What can be said about this "modified" irrationality measure?

Question

Given $x \in \mathbb{R}$, we define its irrationality measure $\mu=\mu(x)$ by $$\mu = \inf\left\{\lambda : 0<\left|x-\frac{p}{q}\right|<\frac{1}{q^{\lambda}} \ \text{admits at most finitely many integral solutions} \ (p,q), \ q \neq 0 \ \right\}$$

This is the usual definition. Note of course that $\mu=+\infty$ is possible.

I propose a variant of this.

Given $x \in \mathbb{R}$, we define its modified irrationality measure $\mu'=\mu'(x)$ by $$\mu' = \inf\left\{\lambda : 0<\left|x-\frac{p}{q}\right|<\frac{1}{q^{\lambda}} \ \text{admits no integral solutions} \ (p,q), \ q \neq 0 \ \right\}$$

Clearly, $\mu \leq \mu'$, for all $x \in \mathbb{R}$. Is there more that can be said? For instance, can we say that $\mu = \mu'$ for all $x$? This does not seem obvious to me.

If it's not true that $\mu=\mu'$ for all $x$, then I suppose I would like to know why the original definition of $\mu$ is more useful/common as the definition for irrationality measure than $\mu'$? Also, in this case, an explicit example where $\mu \neq \mu'$ would be nice!

Answer 1

The problem with saying no integer solutions is that for every $x\notin\mathbb Z$, every $\lambda$ has at least one solution: $$ 0 < \left|x - \frac{\lfloor x \rceil}{1}\right| < \frac{1}{1^\lambda}, $$ where $\lfloor x \rceil$ is the nearest integer to $x$.

OK, with that out of the way, the problem persists even if we modify the definition of $\mu'$ to not allow $q=1$. I think it might be more obvious why by looking at the irrationality measure a different way. An equivalent definition of the measure is \begin{eqnarray} \mu(x) = \limsup_{q\rightarrow\infty}\left( -\frac{\ln|x-p/q|}{\ln q}\right) \end{eqnarray} where $p$ is always chosen to minimize the difference $|x-p/q|$. It's not hard to show your measure is (if we require $q\ge 2$) $$ \mu'(x) = \sup_{q\ge 2}\left( -\frac{\ln|x-p/q|}{\ln q}\right). $$ The problem is that for almost all numbers, this supremum occurs at small values of $q$ because $\ln q$ is small there.

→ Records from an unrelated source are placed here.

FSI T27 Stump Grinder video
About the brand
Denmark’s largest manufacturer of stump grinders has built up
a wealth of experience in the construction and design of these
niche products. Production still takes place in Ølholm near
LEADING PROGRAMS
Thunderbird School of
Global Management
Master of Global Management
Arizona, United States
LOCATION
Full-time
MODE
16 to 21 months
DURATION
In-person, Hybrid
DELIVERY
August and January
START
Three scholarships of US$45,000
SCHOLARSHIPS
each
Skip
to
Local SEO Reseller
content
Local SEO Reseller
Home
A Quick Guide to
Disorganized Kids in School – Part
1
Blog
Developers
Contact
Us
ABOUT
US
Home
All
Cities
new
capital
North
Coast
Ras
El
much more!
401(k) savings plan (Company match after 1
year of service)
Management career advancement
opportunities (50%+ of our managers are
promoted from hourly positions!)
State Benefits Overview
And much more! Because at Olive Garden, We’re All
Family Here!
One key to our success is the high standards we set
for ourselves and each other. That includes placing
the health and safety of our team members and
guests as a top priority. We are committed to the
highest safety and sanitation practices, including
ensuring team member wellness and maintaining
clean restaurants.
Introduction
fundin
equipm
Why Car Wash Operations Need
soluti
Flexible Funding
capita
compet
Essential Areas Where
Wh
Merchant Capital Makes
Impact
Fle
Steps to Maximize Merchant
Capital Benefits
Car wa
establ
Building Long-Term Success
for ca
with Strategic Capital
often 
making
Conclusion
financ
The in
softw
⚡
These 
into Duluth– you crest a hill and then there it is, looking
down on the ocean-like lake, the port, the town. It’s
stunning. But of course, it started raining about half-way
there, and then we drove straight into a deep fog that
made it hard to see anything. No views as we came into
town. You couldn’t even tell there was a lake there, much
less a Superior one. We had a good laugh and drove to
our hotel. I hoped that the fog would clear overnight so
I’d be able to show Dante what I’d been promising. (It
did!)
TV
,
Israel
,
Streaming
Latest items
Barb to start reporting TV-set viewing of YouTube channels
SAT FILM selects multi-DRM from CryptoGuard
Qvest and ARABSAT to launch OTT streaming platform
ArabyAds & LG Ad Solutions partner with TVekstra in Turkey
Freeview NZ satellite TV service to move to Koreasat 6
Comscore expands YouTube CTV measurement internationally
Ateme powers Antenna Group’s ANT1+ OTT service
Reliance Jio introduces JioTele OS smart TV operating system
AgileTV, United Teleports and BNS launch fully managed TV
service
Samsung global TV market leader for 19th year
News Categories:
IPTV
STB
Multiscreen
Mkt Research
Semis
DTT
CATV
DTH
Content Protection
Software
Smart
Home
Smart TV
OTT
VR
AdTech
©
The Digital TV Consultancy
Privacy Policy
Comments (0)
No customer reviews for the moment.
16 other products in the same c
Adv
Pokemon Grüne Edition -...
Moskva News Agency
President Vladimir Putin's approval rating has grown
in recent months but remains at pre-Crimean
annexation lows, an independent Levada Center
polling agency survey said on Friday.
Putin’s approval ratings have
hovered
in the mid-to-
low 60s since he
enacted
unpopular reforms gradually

We're more interested in the typical behavior of this measure over all $q$, so the $\limsup$ is more useful.

Now, the question of which numbers have $\mu(x) = \mu'(x)$ is somewhat interesting. The trivial cases are the integers ($\mu(x) = \mu'(x) = 1$) and the Liouville numbers ($\mu(x) = \mu'(x) = \infty$). However, I'm not sure if there are any numbers with $1 < \mu(x) = \mu'(x) < \infty$.

Answer 2

I think I have an answer to my own question. We want the irrationality measure to somehow measure how well an irrational number can be approximated by rationals. The original definition $\mu$ accomplishes this, but my modified definition $\mu'$ fails to.

Consider, for instance, an irrational number whose decimal expansion is of the $\alpha=1.1000000000000000\beta_1\beta_2\beta_3..$ for some (permissible) sequence of 'tail' digits $\{\beta_i\}_{i \geq 1}$. By permissible, we mean that they don't eventually become constant, or start repeating (we want the number to be irrational). Notice that $|\alpha-\frac{11}{10}|< \frac{1}{10^6}\leq \frac{1}{10^{\lambda}}$ for each $\lambda \leq 6$. It follows that $\mu'(\alpha) \geq 6$. This should suggest that $\alpha$ is well-approximable by rationals. But we have no information on the $\beta_i$'s! Hence, we don't actually know for sure that $\alpha$ can be well-approximated by rationals to arbitrary precision. We only that $\alpha$ happens to be (unusually) close to $\frac{11}{10}$, but being unusually close to one particular rational does not imply well-approximability by rationals in general. For that, it's crucial to have infinitely many denominators $q$.